GIVEN DATA:
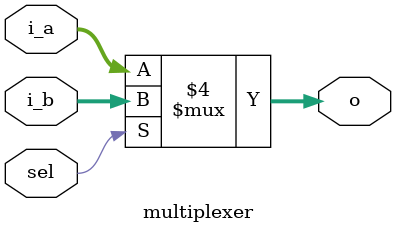
<source format=v>
module multiplexer (i_a, i_b, sel, o);             
 
// parameters
parameter WIDTH = 24;

// input ports
input signed [WIDTH-1:0] i_a;
input signed [WIDTH-1:0] i_b;

// control ports
input sel;

// output ports
output reg signed [WIDTH-1:0] o;

always @*
begin
    if (sel==1'b1) 
        o <= i_b;
    else
        o <= i_a;
end

 
endmodule
 
</source>
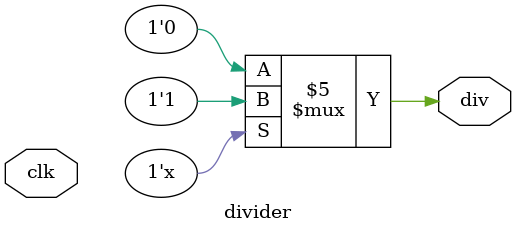
<source format=v>
`timescale 1ns / 1ns
module counter_top (
    main_clock,
    reset,
    load_comm,
    load_data,
    direction,
    led_out1,
    led_out2,
    led_out3
);
  input main_clock;
  input reset, load_comm;
  input direction;
  input [11:0] load_data;
  output wire [6:0] led_out1, led_out2, led_out3;

  wire [3:0] data_1, data_2, data_3;
  wire div;
  wire [2:0] cout, flag_zero;

  divider #(.MAIN_FREQ(32'd50)) Div_mainclock
   (
      .clk(main_clock),
      .div(div)
  );

  decimal_counter ctr1 (
      .clk(main_clock),
      .en(div),
      .reset(reset),
      .direction(direction),
      .load(load_comm),
      .data_load(load_data[3:0]),
      .carr_in(4'd0),
      .carr_out(cout[0]),
      .count(data_1)
  );

  decimal_counter ctr2 (
      .clk(main_clock),
      .en(div),
      .reset(reset),
      .direction(direction),
      .load(load_comm),
      .data_load(load_data[7:4]),
      .carr_in(cout[0]),
      .carr_out(cout[1]),
      .count(data_2)
  );

  decimal_counter ctr3 (
      .clk(main_clock),
      .en(div),
      .reset(reset),
      .direction(direction),
      .load(load_comm),
      .data_load(load_data[11:8]),
      .carr_in(cout[1]),
      .carr_out(cout[2]),
      .count(data_3)
  );

  led_decoder led1 (
    .kill_zero (1'b0),
    .flag_zero (flag_zero[0]),
    .data (data_1),
    .led_wire (led_out1)
  );

  led_decoder led2 (
    .kill_zero (flag_zero[0]),
    .flag_zero (flag_zero[1]),
    .data (data_2),
    .led_wire (led_out2)
  );
  led_decoder led3 (
    .kill_zero (flag_zero[1]),
    .flag_zero (flag_zero[2]),
    .data (data_3),
    .led_wire (led_out3)
  );

endmodule

module divider (
    input  wire clk,
    output reg  div
);

  parameter MAIN_FREQ = 32'd50_000;

  reg [31:0] time_count;

  always @(clk) begin
    if (time_count == MAIN_FREQ) begin
      time_count <= 32'd0;
      div <= 1;
    end else begin
      time_count <= time_count + 32'd1;
      div <= 0;
    end
  end

endmodule

</source>
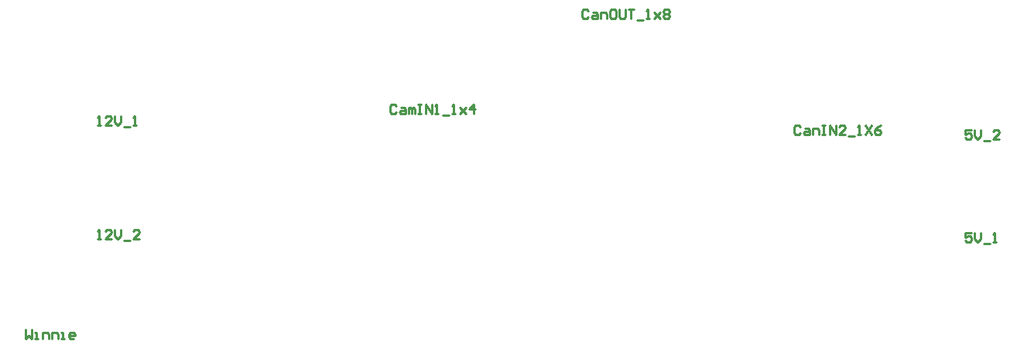
<source format=gto>
G04*
G04 #@! TF.GenerationSoftware,Altium Limited,Altium Designer,18.1.7 (191)*
G04*
G04 Layer_Color=65535*
%FSLAX44Y44*%
%MOMM*%
G71*
G01*
G75*
%ADD10C,0.2540*%
D10*
X965621Y703154D02*
X963928Y704847D01*
X960543D01*
X958850Y703154D01*
Y696383D01*
X960543Y694690D01*
X963928D01*
X965621Y696383D01*
X970699Y701461D02*
X974085D01*
X975778Y699768D01*
Y694690D01*
X970699D01*
X969007Y696383D01*
X970699Y698076D01*
X975778D01*
X979163Y694690D02*
Y701461D01*
X984242D01*
X985935Y699768D01*
Y694690D01*
X994398Y704847D02*
X991013D01*
X989320Y703154D01*
Y696383D01*
X991013Y694690D01*
X994398D01*
X996091Y696383D01*
Y703154D01*
X994398Y704847D01*
X999477D02*
Y696383D01*
X1001170Y694690D01*
X1004555D01*
X1006248Y696383D01*
Y704847D01*
X1009634D02*
X1016405D01*
X1013019D01*
Y694690D01*
X1019790Y692997D02*
X1026562D01*
X1029947Y694690D02*
X1033333D01*
X1031640D01*
Y704847D01*
X1029947Y703154D01*
X1038411Y701461D02*
X1045182Y694690D01*
X1041797Y698076D01*
X1045182Y701461D01*
X1038411Y694690D01*
X1048568Y703154D02*
X1050260Y704847D01*
X1053646D01*
X1055339Y703154D01*
Y701461D01*
X1053646Y699768D01*
X1055339Y698076D01*
Y696383D01*
X1053646Y694690D01*
X1050260D01*
X1048568Y696383D01*
Y698076D01*
X1050260Y699768D01*
X1048568Y701461D01*
Y703154D01*
X1050260Y699768D02*
X1053646D01*
X1198031Y576154D02*
X1196338Y577847D01*
X1192953D01*
X1191260Y576154D01*
Y569383D01*
X1192953Y567690D01*
X1196338D01*
X1198031Y569383D01*
X1203110Y574461D02*
X1206495D01*
X1208188Y572768D01*
Y567690D01*
X1203110D01*
X1201417Y569383D01*
X1203110Y571076D01*
X1208188D01*
X1211573Y567690D02*
Y574461D01*
X1216652D01*
X1218345Y572768D01*
Y567690D01*
X1221730Y577847D02*
X1225116D01*
X1223423D01*
Y567690D01*
X1221730D01*
X1225116D01*
X1230194D02*
Y577847D01*
X1236965Y567690D01*
Y577847D01*
X1247122Y567690D02*
X1240351D01*
X1247122Y574461D01*
Y576154D01*
X1245429Y577847D01*
X1242044D01*
X1240351Y576154D01*
X1250508Y565997D02*
X1257279D01*
X1260664Y567690D02*
X1264050D01*
X1262357D01*
Y577847D01*
X1260664Y576154D01*
X1269128Y577847D02*
X1275899Y567690D01*
Y577847D02*
X1269128Y567690D01*
X1286056Y577847D02*
X1282670Y576154D01*
X1279285Y572768D01*
Y569383D01*
X1280978Y567690D01*
X1284363D01*
X1286056Y569383D01*
Y571076D01*
X1284363Y572768D01*
X1279285D01*
X350520Y354327D02*
Y344170D01*
X353906Y347556D01*
X357291Y344170D01*
Y354327D01*
X360677Y344170D02*
X364062D01*
X362369D01*
Y350941D01*
X360677D01*
X369141Y344170D02*
Y350941D01*
X374219D01*
X375912Y349248D01*
Y344170D01*
X379297D02*
Y350941D01*
X384376D01*
X386068Y349248D01*
Y344170D01*
X389454D02*
X392840D01*
X391147D01*
Y350941D01*
X389454D01*
X402996Y344170D02*
X399611D01*
X397918Y345863D01*
Y349248D01*
X399611Y350941D01*
X402996D01*
X404689Y349248D01*
Y347556D01*
X397918D01*
X756071Y599014D02*
X754378Y600707D01*
X750993D01*
X749300Y599014D01*
Y592243D01*
X750993Y590550D01*
X754378D01*
X756071Y592243D01*
X761150Y597321D02*
X764535D01*
X766228Y595628D01*
Y590550D01*
X761150D01*
X759457Y592243D01*
X761150Y593936D01*
X766228D01*
X769613Y590550D02*
Y597321D01*
X771306D01*
X772999Y595628D01*
Y590550D01*
Y595628D01*
X774692Y597321D01*
X776385Y595628D01*
Y590550D01*
X779770Y600707D02*
X783156D01*
X781463D01*
Y590550D01*
X779770D01*
X783156D01*
X788234D02*
Y600707D01*
X795005Y590550D01*
Y600707D01*
X798391Y590550D02*
X801776D01*
X800084D01*
Y600707D01*
X798391Y599014D01*
X806855Y588857D02*
X813626D01*
X817011Y590550D02*
X820397D01*
X818704D01*
Y600707D01*
X817011Y599014D01*
X825475Y597321D02*
X832247Y590550D01*
X828861Y593936D01*
X832247Y597321D01*
X825475Y590550D01*
X840711D02*
Y600707D01*
X835632Y595628D01*
X842403D01*
X429260Y453420D02*
X432646D01*
X430953D01*
Y463577D01*
X429260Y461884D01*
X444495Y453420D02*
X437724D01*
X444495Y460191D01*
Y461884D01*
X442802Y463577D01*
X439417D01*
X437724Y461884D01*
X447881Y463577D02*
Y456806D01*
X451266Y453420D01*
X454652Y456806D01*
Y463577D01*
X458037Y451727D02*
X464809D01*
X474965Y453420D02*
X468194D01*
X474965Y460191D01*
Y461884D01*
X473273Y463577D01*
X469887D01*
X468194Y461884D01*
X429260Y577850D02*
X432646D01*
X430953D01*
Y588007D01*
X429260Y586314D01*
X444495Y577850D02*
X437724D01*
X444495Y584621D01*
Y586314D01*
X442802Y588007D01*
X439417D01*
X437724Y586314D01*
X447881Y588007D02*
Y581236D01*
X451266Y577850D01*
X454652Y581236D01*
Y588007D01*
X458037Y576157D02*
X464809D01*
X468194Y577850D02*
X471580D01*
X469887D01*
Y588007D01*
X468194Y586314D01*
X1384721Y572767D02*
X1377950D01*
Y567688D01*
X1381336Y569381D01*
X1383028D01*
X1384721Y567688D01*
Y564303D01*
X1383028Y562610D01*
X1379643D01*
X1377950Y564303D01*
X1388107Y572767D02*
Y565996D01*
X1391492Y562610D01*
X1394878Y565996D01*
Y572767D01*
X1398263Y560917D02*
X1405035D01*
X1415191Y562610D02*
X1408420D01*
X1415191Y569381D01*
Y571074D01*
X1413499Y572767D01*
X1410113D01*
X1408420Y571074D01*
X1385481Y459947D02*
X1378710D01*
Y454868D01*
X1382096Y456561D01*
X1383788D01*
X1385481Y454868D01*
Y451483D01*
X1383788Y449790D01*
X1380403D01*
X1378710Y451483D01*
X1388867Y459947D02*
Y453176D01*
X1392252Y449790D01*
X1395638Y453176D01*
Y459947D01*
X1399023Y448097D02*
X1405795D01*
X1409180Y449790D02*
X1412566D01*
X1410873D01*
Y459947D01*
X1409180Y458254D01*
M02*

</source>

WHAT YOU HAVE TO DO: Scan the records above for lines with the word "output", then say how many there are, giving the number alone.

TASK ANSWER: 4